Вскочил он весь в опилках, разъяренный, со вздыбившейся шерстью и непременно вцепился бы зубами в главного бога, если бы его не держали согласно всем хитроумным правилам дрессировки. Молодые люди знали свое дело. Один до отказа натянул поводок, другой — цепь, и Майклу осталось только рычать и щериться в бессильной ярости. Он ничего не мог сделать — ни прыгнуть, ни отступить, ни даже податься в сторону. Молодой человек, стоявший впереди, не давал ему броситься на того, кто стоял сзади, а тот, в свою очередь, удерживал его от нападения на стоявшего впереди, и оба вместе охраняли от него Коллинза — властителя этого мира зла и страданий.
Ярость Майкла была так же велика, как и его беспомощность.

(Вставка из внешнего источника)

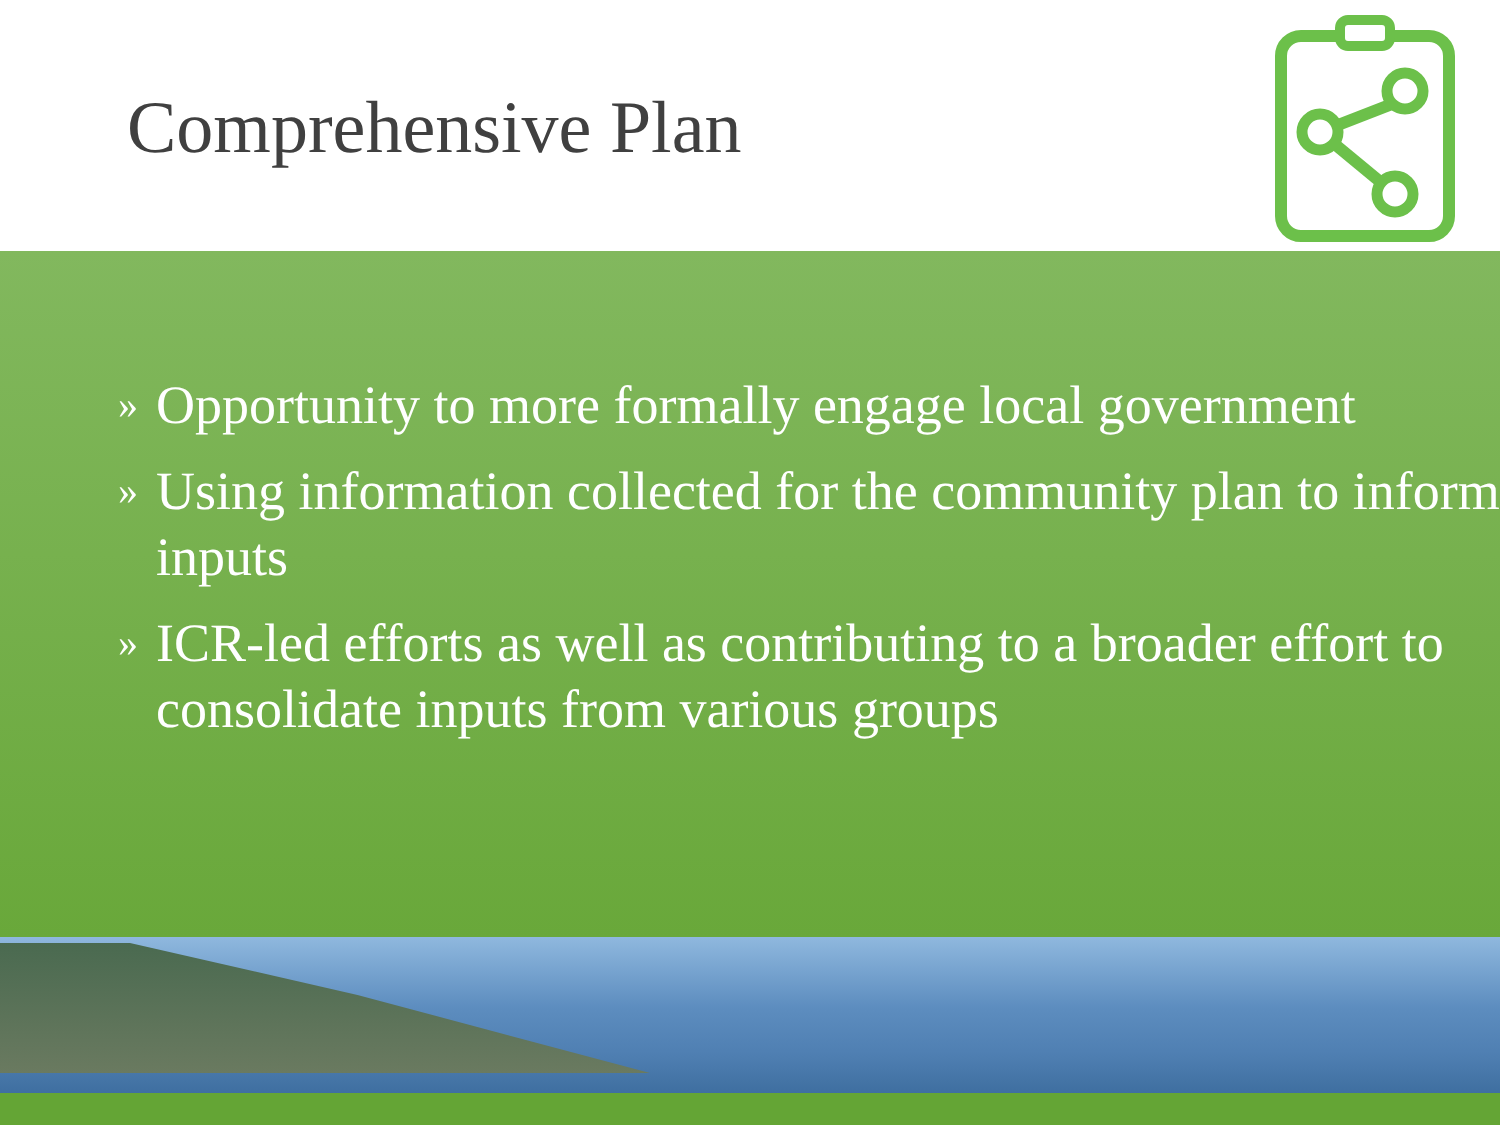Comprehensive Plan
» Opportunity to more formally engage local government
» Using information collected for the community plan to inform inputs
» ICR-led efforts as well as contributing to a broader effort to consolidate inputs from various groups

Он рычал, в бессильной злобе надрывая свои голосовые связки. Но для Коллинза все это было только старым, наскучившим приемом дрессировки. Он даже воспользовался передышкой и окинул взглядом всю арену, проверяя, как идет работа с медведями.
— Эх ты, породистый пес! — осклабился Коллинз, снова переводя глаза на Майкла. — Отпустите его!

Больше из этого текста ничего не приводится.